Along the way, Schneider began buying spectrum rights in Wisconsin, Michigan, Minnesota, North Dakota, Iowa and Illinois to provide frequencies to transmit cellular service for roughly 4 million potential customers. To protect his investment, Schneider acquired Beaver Dam-based Lightpoint Networks, which included fiber-optic cable from Chicago to Minneapolis, and he began creating fiber-optic rings that would also connect Madison, Milwaukee, Green Bay, Appleton, Oshkosh, Fond du Lac and Wausau. By the end of this year, Schneider says, the fiber ring will include Shawano, Clintonville, Marion, Wausau and Thorp. In the process, Bug Tussel spawned other companies, including Cloud 1, Dakota Wireless, JustKake Investments and Michigan Wireless. SpiraLight Network was created by the acquisition of Lightpoint.

The project to upgrade wireless service in Hilbert was the happy circumstance that has allowed Schneider to expand well beyond what he imagined when he started Intelegra. The partnership with Thiel, Gehl and McKinley Reserve has helped bring Bug Tussel and its offspring under the Hilbert Communications umbrella and provided the deep-pockets investment to fund continued growth.

“When we saw what Steve had done in Hilbert and elsewhere, we saw that there was a tremendous opportunity,” says Thiel. “If I’m this rabid about wanting services in a rural area, there have to be a lot of others, and Steve just needed to be able to bring it all together. That’s the role we have been able to play, to secure the investors, to put together the package so that investors could see the compelling story that we saw.”

Opportunity led Schneider to Adak, Alaska, after Adak Telephone Company contacted Lemko Corp., an Illinois provider of switching and routing equipment, for assistance. Hilbert Communications and Lemko had already formed a partnership, called Node Two Networks LLC, which is now Adak’s link to the world.

Accidents also brought Schneider into the commercial real estate business. With a love for old buildings and needing a high point to position hubs for microwave networks, he formed a corporation to buy the historic Bellin Building in Green Bay in 2006 and the equally historic Zuelke Building in downtown Appleton in 2007. (See “Building on Success” on page 26.) “The wireless microwave then drops into our fiber-optic network for long-haul transport to Chicago, Minneapolis or points beyond,” says Schneider.

Schneider says more opportunities and “accidents” will continue to provide growth for Hilbert Communications, especially with billions of dollars in federal stimulus money available for developing rural broadband communications. His vision for Hilbert Communications is to build on the early growth, eventually developing 3,000 miles of fiber-optic cable, 400 more towers, more spectrum and advancing communications technology, especially in rural communities.

“I grew up in Reif Mills, Wisconsin, where the sign coming into and going out of town is on the same post,” says Schneider.

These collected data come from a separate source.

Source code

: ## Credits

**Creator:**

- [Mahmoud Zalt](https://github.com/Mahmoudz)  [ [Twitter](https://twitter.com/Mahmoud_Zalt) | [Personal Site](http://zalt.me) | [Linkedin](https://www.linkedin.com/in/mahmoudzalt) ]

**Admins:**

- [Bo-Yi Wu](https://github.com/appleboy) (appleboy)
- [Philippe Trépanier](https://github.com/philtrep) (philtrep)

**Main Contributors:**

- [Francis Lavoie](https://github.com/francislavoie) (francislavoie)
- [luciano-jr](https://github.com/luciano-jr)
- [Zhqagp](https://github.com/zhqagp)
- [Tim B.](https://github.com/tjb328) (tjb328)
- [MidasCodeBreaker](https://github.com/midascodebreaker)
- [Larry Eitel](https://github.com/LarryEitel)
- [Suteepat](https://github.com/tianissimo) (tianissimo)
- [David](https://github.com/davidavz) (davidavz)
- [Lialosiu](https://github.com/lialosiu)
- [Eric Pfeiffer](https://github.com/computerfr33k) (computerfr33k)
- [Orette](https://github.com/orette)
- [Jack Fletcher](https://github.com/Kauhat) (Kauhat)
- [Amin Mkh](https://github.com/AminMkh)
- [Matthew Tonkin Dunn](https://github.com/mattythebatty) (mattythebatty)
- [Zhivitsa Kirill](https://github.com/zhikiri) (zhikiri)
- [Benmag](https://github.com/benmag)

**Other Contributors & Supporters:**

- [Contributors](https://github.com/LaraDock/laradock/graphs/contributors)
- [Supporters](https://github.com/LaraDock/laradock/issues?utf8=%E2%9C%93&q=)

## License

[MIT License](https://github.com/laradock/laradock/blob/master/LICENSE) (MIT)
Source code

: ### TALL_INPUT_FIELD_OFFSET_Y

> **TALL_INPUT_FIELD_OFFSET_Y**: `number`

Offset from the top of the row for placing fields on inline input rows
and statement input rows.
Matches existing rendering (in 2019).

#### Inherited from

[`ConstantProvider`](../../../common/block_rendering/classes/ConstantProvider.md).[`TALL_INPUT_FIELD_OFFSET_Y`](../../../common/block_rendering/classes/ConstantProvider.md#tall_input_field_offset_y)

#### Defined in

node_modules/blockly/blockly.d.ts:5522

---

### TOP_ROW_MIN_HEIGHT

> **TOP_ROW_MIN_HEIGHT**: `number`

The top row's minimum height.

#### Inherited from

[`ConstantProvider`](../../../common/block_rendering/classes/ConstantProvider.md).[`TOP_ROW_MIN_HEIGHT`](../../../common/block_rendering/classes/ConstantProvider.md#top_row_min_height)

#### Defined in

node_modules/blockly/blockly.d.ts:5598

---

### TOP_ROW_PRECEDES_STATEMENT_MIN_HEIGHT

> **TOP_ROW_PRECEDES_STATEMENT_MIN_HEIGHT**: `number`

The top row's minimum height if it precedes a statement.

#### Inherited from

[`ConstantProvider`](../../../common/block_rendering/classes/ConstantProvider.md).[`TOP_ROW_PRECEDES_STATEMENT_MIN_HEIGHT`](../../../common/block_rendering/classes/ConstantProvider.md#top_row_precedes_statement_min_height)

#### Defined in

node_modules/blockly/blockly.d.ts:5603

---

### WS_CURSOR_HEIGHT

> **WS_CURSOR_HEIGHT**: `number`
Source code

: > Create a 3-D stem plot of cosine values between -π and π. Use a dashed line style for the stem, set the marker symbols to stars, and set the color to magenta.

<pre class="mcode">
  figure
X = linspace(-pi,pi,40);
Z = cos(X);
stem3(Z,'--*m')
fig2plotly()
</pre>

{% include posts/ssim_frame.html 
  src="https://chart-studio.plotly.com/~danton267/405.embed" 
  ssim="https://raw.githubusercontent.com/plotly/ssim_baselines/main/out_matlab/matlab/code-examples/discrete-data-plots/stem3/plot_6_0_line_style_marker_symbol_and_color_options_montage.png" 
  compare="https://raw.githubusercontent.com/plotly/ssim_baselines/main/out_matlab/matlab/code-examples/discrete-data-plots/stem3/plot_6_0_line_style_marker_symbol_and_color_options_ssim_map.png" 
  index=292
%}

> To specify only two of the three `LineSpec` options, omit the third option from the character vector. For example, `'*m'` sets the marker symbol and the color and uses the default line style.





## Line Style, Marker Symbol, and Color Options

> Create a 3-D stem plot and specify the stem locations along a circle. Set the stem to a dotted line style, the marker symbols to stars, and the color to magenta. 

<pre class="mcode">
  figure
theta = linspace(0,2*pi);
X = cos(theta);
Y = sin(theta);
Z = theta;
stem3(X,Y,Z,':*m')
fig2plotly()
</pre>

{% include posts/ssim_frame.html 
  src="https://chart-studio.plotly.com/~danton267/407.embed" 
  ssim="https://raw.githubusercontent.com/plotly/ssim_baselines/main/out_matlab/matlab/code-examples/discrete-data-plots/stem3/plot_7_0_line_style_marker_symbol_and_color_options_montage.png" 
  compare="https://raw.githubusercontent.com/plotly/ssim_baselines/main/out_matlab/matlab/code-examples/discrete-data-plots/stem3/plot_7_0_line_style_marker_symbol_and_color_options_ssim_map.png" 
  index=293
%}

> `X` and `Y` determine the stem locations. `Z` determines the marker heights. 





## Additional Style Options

“Really, it is. All across the Midwest, I see small towns dying because people move to larger communities where amenities such as high-speed Internet are more readily available. I believe that the quality of life in a small town far exceeds that of life in a large urban population base and that by not having a full plate of services in these small communities, we take away their ability to be economically viable. Hilbert Communications is an equalizer – making economic development in communities of 200, 500, 1,000 or 5,000 people just as viable as Milwaukee or Chicago.”